Prenons l'exemple des plans locaux d'urbanisme (PLU). Pour les élaborer, on part des chiffres constatés sur les dix dernières années et on les projette sur les dix prochaines. Mais cette arithmétique ne tient pas compte des dynamiques ! Le maire précédent a pu ne pas faire d'efforts pour accueillir de nouveaux résidents et son successeur peut avoir l'ambition inverse. Avec ce système, ce dernier se trouve bloqué : on lui explique qu'il n'a consommé qu'un hectare les années précédentes et qu'il ne peut donc pas prétendre à beaucoup plus...
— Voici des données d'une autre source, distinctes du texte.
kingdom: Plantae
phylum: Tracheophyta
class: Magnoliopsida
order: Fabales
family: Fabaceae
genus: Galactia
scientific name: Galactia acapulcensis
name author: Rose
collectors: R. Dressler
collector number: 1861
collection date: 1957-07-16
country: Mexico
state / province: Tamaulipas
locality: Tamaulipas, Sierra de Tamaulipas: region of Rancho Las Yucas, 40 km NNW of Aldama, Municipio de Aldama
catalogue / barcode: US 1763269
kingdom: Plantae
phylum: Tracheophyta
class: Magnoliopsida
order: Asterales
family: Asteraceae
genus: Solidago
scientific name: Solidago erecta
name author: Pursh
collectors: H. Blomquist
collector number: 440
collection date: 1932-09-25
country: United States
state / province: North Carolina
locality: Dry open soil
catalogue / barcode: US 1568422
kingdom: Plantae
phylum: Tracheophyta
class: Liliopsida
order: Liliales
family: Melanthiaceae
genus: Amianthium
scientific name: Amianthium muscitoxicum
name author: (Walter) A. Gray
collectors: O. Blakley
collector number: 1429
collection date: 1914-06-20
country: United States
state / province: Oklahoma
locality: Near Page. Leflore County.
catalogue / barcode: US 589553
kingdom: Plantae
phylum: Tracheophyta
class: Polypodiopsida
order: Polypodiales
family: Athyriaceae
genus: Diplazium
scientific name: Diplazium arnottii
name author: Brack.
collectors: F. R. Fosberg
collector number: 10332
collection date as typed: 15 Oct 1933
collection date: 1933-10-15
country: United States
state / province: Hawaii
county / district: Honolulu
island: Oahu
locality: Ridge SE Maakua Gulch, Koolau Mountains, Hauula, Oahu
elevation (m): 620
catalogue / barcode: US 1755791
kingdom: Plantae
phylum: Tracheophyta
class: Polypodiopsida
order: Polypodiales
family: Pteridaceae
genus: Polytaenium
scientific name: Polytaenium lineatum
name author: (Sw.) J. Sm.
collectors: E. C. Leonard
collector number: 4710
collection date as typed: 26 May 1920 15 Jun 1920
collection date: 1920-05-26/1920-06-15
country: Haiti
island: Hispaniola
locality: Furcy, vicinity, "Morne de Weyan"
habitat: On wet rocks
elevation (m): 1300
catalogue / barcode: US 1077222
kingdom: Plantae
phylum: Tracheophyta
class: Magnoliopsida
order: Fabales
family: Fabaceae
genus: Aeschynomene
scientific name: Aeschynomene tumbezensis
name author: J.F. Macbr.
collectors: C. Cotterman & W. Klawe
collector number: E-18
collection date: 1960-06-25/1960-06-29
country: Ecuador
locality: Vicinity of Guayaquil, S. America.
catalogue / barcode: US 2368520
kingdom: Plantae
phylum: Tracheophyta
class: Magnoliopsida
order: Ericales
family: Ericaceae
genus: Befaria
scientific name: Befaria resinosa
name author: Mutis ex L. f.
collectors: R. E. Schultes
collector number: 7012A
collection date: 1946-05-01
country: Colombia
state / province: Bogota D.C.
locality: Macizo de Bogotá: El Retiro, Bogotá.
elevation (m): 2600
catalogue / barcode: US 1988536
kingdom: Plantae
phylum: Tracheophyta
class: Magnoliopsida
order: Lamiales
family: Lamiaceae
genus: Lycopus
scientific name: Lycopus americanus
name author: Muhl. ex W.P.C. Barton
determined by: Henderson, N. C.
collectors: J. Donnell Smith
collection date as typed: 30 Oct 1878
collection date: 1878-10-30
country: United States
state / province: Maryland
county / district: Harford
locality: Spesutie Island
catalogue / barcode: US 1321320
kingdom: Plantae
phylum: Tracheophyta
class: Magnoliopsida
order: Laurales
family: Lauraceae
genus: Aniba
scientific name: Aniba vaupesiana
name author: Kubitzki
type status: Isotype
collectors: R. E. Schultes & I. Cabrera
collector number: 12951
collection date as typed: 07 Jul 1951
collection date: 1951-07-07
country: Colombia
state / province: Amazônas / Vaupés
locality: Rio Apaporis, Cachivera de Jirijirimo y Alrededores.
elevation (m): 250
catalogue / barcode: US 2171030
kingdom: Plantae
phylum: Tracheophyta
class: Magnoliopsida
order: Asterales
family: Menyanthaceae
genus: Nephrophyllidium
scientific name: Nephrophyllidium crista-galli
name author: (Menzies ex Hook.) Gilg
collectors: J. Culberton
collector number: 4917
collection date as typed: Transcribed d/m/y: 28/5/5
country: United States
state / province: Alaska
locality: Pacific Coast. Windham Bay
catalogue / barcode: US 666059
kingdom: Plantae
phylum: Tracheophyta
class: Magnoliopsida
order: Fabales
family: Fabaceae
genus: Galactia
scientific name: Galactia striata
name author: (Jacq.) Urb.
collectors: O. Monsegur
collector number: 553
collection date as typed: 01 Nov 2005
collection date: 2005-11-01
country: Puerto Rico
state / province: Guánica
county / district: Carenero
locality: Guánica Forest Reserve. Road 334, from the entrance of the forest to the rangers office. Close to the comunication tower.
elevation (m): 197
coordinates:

Dans le quotidien du maire, la compétence de l'eau est sacrée, la fuite d'eau étant l'un des éléments auquel le maire est identifié. Transférer cette compétence aux intercommunalités comme le prévoit la loi de 2016, c'est nous enlever une légitimité et un pouvoir. Sans refaire la loi, nous pourrions imaginer un transfert à la carte. Je conçois que le maire d'une petite commune du bassin parisien ne tienne pas du tout le même raisonnement que moi, mais dans une commune de montagne où la source est sacrée, il faut nous laisser cette compétence ! En cas de fuite, un seul téléphone sonne : c'est celui du maire et les demandes sont pressantes.

À l'horizon de 2030, je crains donc que le maire ne soit devenu progressivement un guichet unique des pleurs et des mécontentements et qu'il soit dépourvu des moyens d'agir. Nos citoyens nous voient comme celui qui a le pouvoir de régler les problèmes. Si l'on nous enlève ce pouvoir, nous sommes perdus.